问题与任务:
**A)** 在记述腰痛经历的这篇文字里,2012年那次腰痛用的是什么方药?
**B)** 这篇腰痛经历的文字讲到2012年夏季那次发作时,作者在卫生间里先后出现了哪些情况?请按顺序全部列出。
**C)** 从这篇腰痛经历的文字最后一句之后接着续写。

记我的一次剧烈腰痛:与上次大不相同

去年的腊月二十九,也就是除夕的前一天,我发作了一次腰痛。很邪门,又是发作在厕所里。
当时,小便完了,裤腰带还没系好呢,就感觉到腰部有些不适。我没当一回事,下意识地扭了扭腰,捶了捶不适的部位,企图缓解。没想到,不但没缓解,反倒更难受了,开始感觉腰部板板的,而且开始疼痛,并迅速痛得令人无法忍受。
类似的突发性剧烈腰痛,我是有过一次的。那还是在2012年的夏季,端午节刚过,我午睡起床,去卫生间小便,忽然感觉小便解不出来,就在这个时候,又感觉要大便了,于是坐下解大便,不料大便也解不出来,就在这个时候,腰部突然剧痛。
当时我判断为湿热壅滞下焦,导致肾气不利,用滋肾通关丸合五苓散,很快小便就解下来了,腰痛大减;随即也解了大便,腰痛全无,只觉得很累很困,马上就睡着了,可见剧痛也是很消耗人体的。

数据清单:
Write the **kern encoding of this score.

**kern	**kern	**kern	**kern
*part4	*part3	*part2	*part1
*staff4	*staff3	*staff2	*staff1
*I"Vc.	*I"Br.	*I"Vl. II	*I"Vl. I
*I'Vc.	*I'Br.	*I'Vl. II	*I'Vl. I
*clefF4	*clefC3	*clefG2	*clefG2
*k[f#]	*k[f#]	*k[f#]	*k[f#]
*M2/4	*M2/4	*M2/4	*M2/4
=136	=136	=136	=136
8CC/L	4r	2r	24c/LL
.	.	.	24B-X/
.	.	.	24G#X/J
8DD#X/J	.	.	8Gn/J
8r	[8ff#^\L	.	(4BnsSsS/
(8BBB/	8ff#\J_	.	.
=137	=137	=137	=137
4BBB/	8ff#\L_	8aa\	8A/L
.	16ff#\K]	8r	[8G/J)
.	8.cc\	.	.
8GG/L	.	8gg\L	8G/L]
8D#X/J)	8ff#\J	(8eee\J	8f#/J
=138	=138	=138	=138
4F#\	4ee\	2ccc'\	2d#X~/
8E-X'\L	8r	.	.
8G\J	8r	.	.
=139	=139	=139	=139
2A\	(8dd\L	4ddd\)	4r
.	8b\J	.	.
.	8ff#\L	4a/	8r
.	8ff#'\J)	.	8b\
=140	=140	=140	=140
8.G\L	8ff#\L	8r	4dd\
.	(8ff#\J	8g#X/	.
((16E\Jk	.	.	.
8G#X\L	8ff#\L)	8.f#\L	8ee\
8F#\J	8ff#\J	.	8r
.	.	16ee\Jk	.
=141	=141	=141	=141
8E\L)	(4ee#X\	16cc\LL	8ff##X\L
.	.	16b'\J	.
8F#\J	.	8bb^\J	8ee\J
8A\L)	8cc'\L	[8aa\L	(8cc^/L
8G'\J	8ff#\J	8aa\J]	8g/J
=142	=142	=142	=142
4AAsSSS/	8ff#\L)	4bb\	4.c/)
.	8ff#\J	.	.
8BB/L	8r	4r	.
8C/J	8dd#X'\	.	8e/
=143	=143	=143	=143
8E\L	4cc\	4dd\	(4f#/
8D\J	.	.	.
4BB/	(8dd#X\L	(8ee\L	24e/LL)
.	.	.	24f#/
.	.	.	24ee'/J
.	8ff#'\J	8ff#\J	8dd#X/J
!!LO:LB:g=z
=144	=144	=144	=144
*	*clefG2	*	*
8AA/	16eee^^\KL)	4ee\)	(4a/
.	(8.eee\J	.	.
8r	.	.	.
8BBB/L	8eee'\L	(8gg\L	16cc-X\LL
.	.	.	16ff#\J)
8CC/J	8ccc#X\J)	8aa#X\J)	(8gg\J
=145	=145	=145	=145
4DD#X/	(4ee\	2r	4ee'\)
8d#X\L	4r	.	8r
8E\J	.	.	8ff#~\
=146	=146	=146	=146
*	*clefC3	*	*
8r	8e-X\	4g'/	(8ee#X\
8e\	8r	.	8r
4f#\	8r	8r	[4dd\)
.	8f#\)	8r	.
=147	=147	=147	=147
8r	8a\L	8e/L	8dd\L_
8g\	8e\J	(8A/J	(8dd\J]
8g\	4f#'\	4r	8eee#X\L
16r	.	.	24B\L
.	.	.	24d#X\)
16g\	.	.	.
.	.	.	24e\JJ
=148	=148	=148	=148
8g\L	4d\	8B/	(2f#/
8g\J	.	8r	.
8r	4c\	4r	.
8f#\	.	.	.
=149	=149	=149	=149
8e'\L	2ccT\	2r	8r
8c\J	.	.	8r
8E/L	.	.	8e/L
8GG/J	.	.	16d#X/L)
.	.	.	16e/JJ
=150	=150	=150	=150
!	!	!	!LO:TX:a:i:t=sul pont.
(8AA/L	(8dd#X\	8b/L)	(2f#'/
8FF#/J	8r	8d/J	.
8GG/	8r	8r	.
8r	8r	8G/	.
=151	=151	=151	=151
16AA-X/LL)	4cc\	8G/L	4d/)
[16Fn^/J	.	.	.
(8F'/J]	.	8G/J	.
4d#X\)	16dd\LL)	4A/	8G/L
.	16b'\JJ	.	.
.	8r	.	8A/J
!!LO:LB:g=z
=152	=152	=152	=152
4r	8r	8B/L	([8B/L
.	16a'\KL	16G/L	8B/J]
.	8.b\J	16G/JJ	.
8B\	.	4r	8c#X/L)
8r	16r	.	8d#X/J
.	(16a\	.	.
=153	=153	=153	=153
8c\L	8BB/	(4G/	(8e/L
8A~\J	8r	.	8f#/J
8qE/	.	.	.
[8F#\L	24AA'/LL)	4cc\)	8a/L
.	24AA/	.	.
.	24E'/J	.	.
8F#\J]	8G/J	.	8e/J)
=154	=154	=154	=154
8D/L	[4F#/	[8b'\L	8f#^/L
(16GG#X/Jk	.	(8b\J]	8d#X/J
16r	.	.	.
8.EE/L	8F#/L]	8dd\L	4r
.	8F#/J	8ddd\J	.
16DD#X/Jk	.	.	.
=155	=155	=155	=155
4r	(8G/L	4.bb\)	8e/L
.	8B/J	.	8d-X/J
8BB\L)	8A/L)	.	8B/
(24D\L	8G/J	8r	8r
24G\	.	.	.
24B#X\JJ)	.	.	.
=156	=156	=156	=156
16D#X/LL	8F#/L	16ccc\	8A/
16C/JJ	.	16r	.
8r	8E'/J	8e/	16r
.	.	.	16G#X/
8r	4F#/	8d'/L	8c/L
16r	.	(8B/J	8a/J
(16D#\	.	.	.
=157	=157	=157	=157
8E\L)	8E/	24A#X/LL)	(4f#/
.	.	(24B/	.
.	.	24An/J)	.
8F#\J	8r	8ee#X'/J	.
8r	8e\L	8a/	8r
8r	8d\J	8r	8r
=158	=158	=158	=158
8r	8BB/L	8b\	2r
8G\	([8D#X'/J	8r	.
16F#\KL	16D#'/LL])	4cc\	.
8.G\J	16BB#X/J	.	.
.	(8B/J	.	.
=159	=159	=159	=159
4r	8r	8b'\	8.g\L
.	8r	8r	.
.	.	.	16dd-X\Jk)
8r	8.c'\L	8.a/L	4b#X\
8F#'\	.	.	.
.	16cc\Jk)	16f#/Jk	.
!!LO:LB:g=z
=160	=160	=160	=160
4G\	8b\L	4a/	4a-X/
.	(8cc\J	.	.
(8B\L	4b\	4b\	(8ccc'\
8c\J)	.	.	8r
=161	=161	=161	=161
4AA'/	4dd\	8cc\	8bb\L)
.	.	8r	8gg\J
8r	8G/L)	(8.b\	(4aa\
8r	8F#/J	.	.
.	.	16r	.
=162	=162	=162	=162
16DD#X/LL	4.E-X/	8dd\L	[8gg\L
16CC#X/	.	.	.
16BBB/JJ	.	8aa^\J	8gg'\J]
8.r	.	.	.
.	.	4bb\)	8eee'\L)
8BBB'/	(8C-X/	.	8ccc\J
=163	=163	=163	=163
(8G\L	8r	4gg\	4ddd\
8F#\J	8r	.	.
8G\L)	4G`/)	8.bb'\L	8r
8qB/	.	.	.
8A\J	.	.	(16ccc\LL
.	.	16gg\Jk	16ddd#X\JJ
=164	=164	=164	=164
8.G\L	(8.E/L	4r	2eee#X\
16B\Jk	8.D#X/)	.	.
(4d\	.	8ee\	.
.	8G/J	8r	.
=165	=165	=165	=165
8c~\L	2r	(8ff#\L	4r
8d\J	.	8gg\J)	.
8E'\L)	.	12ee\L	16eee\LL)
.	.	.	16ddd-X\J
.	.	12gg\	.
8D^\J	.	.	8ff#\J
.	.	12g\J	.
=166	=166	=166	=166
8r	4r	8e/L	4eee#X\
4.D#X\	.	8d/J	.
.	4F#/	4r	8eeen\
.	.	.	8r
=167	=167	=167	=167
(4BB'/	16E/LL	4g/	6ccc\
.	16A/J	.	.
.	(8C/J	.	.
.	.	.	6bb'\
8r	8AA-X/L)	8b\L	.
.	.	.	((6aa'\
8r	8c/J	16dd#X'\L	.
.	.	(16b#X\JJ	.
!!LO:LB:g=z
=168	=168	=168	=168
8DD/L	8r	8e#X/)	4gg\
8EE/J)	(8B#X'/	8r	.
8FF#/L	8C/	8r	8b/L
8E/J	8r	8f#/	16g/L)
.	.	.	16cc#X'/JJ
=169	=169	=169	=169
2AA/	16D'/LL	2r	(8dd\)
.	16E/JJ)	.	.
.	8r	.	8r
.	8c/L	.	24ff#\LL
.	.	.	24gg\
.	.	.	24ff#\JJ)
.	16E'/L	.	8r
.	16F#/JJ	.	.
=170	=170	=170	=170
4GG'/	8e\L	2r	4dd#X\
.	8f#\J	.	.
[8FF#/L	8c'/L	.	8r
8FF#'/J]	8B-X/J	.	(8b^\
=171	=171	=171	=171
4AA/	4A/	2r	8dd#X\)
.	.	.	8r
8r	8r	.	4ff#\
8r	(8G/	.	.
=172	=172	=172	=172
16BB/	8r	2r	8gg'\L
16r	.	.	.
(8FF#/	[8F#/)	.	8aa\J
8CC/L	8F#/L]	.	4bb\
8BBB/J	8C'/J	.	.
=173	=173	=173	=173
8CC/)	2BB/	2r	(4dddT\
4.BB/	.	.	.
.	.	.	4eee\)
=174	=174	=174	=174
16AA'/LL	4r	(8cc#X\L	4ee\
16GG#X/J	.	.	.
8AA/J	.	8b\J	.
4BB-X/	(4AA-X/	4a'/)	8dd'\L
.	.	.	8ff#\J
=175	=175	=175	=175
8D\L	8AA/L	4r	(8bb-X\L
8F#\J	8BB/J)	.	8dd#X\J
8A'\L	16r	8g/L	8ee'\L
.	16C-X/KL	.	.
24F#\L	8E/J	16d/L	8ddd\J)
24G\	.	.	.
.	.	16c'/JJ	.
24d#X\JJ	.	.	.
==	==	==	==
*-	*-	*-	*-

练习结果:
**A)** 滋肾通关丸合五苓散。

**B)** 小便解不出来;感觉要大便;大便也解不出来;腰部突然剧痛。

**C)**
这次腰痛,跟上一次完全不同,甚至可以说是相反。

上次是盛夏,这次是隆冬;

上次是在酒足饭饱之后,这次是在午饭前;

上次是小便前,这次是小便后。

但相同之处都是发生在厕所,都是剧痛难忍。

这要怎么办呢?能想得到的方法当然是很多的,比如艾灸,比如热敷通阳包,比如喝中药,但当时,我疼得实在是要命,啥都不想干了。
我家里有个小药柜,装了一百多味常用药,我扶着这个柜子站着,心想一定要找到一味药,直接嚼了,然后药到病除。
很快,我掰了一小块肉桂。这肉桂是我前两年在玉林药市买的越南进口的紫油肉桂,药力很足。我把肉桂放在嘴里嚼,甜丝丝、暖洋洋的,接着感觉辣,但辣得满口生津,很是舒服,我把口中生出的津液随着肉桂的汁液徐徐咽下,慢慢就觉得腹中暖和,气机在通畅。
我赶紧躺下,盖上被子,又掰了一块新的肉桂在嘴里,刚才嚼碎的肉桂吐出来也没浪费,直接搓成一个小团,填在肚脐眼里了,敷脐也是给药的一个重要而直接的方法。
果然,疼痛迅速缓解。
这完全是一次肾阳虚、气化不利导致的腰痛。

当时,正值新冠肺炎爆发的前夕,天地之间的肃杀之气已经很厉害了;

加上是年末,阴气也很盛;

再加上是在饭前,饥肠辘辘,正气不旺;

又加上是在小便后,膀胱空虚。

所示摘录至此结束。